▸ **What needs to be done**:
Copy word for word the passage of the gardening post that starts at "On Sun, 02 Aug" and ends at "35 cucumbers already.".

▸ **Extract**:

On Sun, 02 Aug 2015 22:42:26 -0400, Nancy Young
> wrote:

>On 8/2/2015 11:56 AM, Janet B wrote:
>
>> there was another raid last night. It is young raccoons getting into
>> the tomatoes. They are indiscriminate. Last night was large green
>> tomatoes half eaten. Everything is fenced and caged. I wish they
>> would go after the cucumbers -- it's amazing what four plants can put
>> out..

>
>I have one plant and it must have put out 35 cucumbers already.
>I think I'm under-estimating how many, to be honest. I had them
>stacked on my counter like a demented green Jenga game. One day
>soon it will stop just like that and I'll be sorry to see them go.
>
>The tomatoes are really coming in strong now. I have a mortgage
>lifter that the rabbit didn't manage to kill. Some Rutgers type
>of tomato and some tomatoes that are round and smaller than grape
>tomatoes. Those tiny ones have the flavor of three big tomatoes
>condensed, very strong.
>
>My question is this, do you all prune your tomato vines? I just
>put square wire cages around them and let them go. I've heard
>of people pruning them so they grow more tomatoes on more linear
>vines.

Data entries
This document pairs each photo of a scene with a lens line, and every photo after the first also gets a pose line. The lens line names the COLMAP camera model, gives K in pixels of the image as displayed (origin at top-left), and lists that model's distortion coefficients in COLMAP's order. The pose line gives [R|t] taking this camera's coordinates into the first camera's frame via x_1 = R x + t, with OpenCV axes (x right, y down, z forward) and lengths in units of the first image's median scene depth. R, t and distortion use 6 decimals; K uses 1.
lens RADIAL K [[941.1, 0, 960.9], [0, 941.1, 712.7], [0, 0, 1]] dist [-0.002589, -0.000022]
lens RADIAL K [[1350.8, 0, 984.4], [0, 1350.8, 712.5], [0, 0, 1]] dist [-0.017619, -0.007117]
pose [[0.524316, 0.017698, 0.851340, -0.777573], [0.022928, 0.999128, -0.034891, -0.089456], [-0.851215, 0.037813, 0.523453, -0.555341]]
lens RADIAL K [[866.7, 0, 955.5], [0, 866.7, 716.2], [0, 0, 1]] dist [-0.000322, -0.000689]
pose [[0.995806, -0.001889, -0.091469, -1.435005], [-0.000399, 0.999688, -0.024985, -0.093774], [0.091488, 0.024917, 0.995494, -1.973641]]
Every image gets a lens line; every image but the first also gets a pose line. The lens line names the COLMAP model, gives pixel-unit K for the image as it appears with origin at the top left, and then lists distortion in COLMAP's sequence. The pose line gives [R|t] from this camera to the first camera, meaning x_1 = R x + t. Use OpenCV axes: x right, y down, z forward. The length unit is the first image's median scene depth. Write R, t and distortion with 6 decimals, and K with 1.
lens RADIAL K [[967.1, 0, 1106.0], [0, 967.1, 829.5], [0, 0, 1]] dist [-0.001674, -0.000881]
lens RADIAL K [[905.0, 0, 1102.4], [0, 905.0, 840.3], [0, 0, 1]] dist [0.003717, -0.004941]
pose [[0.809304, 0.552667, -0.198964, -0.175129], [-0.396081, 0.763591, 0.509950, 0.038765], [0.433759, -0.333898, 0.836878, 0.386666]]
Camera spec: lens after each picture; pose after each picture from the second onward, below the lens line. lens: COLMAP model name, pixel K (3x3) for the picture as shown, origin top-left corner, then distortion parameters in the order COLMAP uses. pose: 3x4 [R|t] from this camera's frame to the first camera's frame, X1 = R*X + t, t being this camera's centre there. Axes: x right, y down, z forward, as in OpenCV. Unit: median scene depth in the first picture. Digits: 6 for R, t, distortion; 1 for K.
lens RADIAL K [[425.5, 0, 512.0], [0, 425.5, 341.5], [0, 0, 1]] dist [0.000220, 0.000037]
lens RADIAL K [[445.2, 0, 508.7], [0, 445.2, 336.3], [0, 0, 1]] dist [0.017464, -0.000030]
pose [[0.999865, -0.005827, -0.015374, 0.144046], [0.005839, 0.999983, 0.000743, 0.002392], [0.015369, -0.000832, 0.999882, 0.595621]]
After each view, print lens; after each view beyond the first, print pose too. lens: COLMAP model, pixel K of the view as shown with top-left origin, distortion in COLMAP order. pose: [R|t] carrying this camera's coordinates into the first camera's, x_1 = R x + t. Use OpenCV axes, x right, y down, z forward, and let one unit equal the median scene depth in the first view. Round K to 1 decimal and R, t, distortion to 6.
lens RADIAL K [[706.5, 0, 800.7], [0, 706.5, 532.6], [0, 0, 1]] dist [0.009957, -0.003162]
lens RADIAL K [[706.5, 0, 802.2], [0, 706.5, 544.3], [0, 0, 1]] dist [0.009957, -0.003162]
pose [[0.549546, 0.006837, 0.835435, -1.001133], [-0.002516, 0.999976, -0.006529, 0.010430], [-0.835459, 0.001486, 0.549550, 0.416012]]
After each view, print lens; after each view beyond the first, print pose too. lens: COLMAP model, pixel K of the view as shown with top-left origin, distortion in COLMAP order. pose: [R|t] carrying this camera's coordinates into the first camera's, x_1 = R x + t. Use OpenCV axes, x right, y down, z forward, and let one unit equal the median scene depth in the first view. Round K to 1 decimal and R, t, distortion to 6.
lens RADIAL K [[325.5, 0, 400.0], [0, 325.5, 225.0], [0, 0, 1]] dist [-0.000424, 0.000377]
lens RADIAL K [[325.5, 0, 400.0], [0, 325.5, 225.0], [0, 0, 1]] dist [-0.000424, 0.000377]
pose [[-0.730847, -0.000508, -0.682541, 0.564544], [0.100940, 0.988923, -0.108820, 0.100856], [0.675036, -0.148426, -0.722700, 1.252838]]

▸ **Output of the exercise**:
On Sun, 02 Aug 2015 22:42:26 -0400, Nancy Young
> wrote:

>On 8/2/2015 11:56 AM, Janet B wrote:
>
>> there was another raid last night. It is young raccoons getting into
>> the tomatoes. They are indiscriminate. Last night was large green
>> tomatoes half eaten. Everything is fenced and caged. I wish they
>> would go after the cucumbers -- it's amazing what four plants can put
>> out..

>
>I have one plant and it must have put out 35 cucumbers already.